Fiyat değişikliğine karşı tüketici farkındalığını artırmayı amaçlayan “Birlikten Berekete” isimli proje üzerinde çalışmalara devam ettiklerini ve yakın zamanda açıklayacakları bilgisini paylaşan Bakan Nebati, proje kapsamında tüketicilerin fiyat kıyaslamasını yapabileceği bir sistem oluşturarak farkındalığı artıracaklarını ve tüketicilerin makul fiyatlı ürünlere kolaylıkla erişim sağlayabileceğini söyledi.
Enflasyon ile mücadele kapsamında attıkları adımların fiyatlara yansıyıp yansımadığını yakından takip ettiklerine vurgu yapan Nebati, şunları kaydetti:
“Bakanlığımız bünyesinde oluşturulan Enflasyonla Mücadele Timi saha denetimleri ile firmalar yakından denetlenmekte ve incelenmektedir. Fahiş fiyat uygulayan ve stokçuluk yapan firmalara karşı yasal zeminde sert önlemler alınmaktadır. Bununla birlikte, enflasyonun üzerinde risk oluşturan yapısal unsurlara yönelik çalışmalarımızı Fiyat İstikrarı Komitesi bünyesinde detaylı olarak ele almaktayız. Ayrıca, uygulamaya aldığımız KGF paketleri ile seçmeli bir şekilde, enflasyonist etki oluşturmadan yatırım yapan işletmelerimizi ve ihracatçılarımızı destekliyoruz.”
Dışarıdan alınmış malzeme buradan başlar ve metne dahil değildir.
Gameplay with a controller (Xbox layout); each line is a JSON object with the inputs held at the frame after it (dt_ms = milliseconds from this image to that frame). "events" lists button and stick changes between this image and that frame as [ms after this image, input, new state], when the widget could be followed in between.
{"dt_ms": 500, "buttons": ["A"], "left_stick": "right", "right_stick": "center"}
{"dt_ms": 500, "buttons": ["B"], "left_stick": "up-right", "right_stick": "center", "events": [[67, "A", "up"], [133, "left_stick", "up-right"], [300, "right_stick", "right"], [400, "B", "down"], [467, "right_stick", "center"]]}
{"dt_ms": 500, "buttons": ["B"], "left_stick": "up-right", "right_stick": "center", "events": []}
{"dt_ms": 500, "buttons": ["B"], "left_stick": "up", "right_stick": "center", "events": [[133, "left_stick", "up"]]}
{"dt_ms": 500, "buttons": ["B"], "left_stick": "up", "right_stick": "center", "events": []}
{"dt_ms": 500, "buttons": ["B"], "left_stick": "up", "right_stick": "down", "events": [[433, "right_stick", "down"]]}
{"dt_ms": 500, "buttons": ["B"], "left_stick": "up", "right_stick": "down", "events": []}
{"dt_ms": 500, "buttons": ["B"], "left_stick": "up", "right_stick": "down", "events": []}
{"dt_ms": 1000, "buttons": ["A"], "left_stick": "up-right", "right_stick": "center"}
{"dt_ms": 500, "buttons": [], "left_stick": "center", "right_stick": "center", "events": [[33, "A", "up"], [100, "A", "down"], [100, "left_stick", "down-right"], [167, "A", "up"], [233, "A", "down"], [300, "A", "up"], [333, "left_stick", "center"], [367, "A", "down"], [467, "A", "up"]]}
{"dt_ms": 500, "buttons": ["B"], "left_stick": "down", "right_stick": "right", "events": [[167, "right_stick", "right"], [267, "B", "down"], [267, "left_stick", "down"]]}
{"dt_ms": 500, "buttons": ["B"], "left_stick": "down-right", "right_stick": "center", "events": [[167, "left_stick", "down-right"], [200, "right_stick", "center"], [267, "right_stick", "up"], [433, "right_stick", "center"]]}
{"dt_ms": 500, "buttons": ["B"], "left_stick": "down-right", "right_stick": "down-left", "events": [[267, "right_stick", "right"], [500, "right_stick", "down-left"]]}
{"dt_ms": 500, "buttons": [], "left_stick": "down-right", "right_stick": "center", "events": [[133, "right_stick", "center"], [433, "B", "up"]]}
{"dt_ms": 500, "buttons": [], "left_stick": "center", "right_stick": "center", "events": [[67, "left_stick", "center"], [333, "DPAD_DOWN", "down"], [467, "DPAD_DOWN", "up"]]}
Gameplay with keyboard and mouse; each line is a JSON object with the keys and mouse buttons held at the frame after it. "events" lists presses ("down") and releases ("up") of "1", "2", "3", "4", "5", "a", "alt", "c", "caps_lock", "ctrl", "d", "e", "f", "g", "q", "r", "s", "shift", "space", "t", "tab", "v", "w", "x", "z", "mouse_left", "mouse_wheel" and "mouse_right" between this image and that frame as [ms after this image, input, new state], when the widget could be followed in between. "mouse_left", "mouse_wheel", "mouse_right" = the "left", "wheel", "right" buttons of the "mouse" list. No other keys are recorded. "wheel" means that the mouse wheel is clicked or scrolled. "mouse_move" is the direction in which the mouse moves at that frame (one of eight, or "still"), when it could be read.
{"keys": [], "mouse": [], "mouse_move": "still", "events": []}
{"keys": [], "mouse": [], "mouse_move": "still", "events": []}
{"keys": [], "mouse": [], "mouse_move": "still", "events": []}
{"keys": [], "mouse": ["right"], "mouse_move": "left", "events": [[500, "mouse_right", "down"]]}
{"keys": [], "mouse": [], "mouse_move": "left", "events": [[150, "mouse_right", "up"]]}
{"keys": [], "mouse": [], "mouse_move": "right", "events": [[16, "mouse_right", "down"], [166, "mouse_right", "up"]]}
“ENFLASYONLA MÜCADELEDE DESTEK BEKLİYORUZ"
Enflasyon ile mücadelede kararlılıklarını göstermek için gerek kısa vadeli gerekse de orta ve uzun vadeli politika adımlarını hayata geçirdiklerine işaret eden Bakan Nebati, “Enflasyonla mücadelede tüm paydaşlarımızın desteği mutlaka çok önemli. Attığımız bu adımları tamamlayacak şekilde tüzel kişilerden de enflasyonla mücadelede destek bekliyoruz. Enflasyon oranının düşürülmesi için tüm paydaşlarımızın katılımı ile önümüzdeki dönemde de çalışmalarımıza devam edeceğiz” diye konuştu.
Altın tasarruf ekosistemi ile vatandaşların fiziki olarak biriktirdikleri altınlarını kolay ve güvenli olarak nitelediği şekilde kuyumcular ve bankalar aracılığı ile finansal sisteme aktarabileceklerini ve tercih ettikleri şekilde değerlendirebileceklerini kaydeden Nebati, şunları söyledi:
“Vatandaşlarımız talep etmeleri halinde dağıtım kanalları olan kuyumcu ve bankalar üzerinden rahatlıkla altınlarını fiziki olarak da tekrar geri alabileceklerdir. Altın Depo ve Katılım Hesapları'na fiziki altınlarını rahatlıkla yatırabilecekleri gibi altınlarının karşılığı Türk lirası tutarları ile Altın Dönüşümlü Mevduat ve Katılım Hesabı açarak değer korumasından faydalanırken aynı zamanda risksiz kazanç sağlayacaklardır.”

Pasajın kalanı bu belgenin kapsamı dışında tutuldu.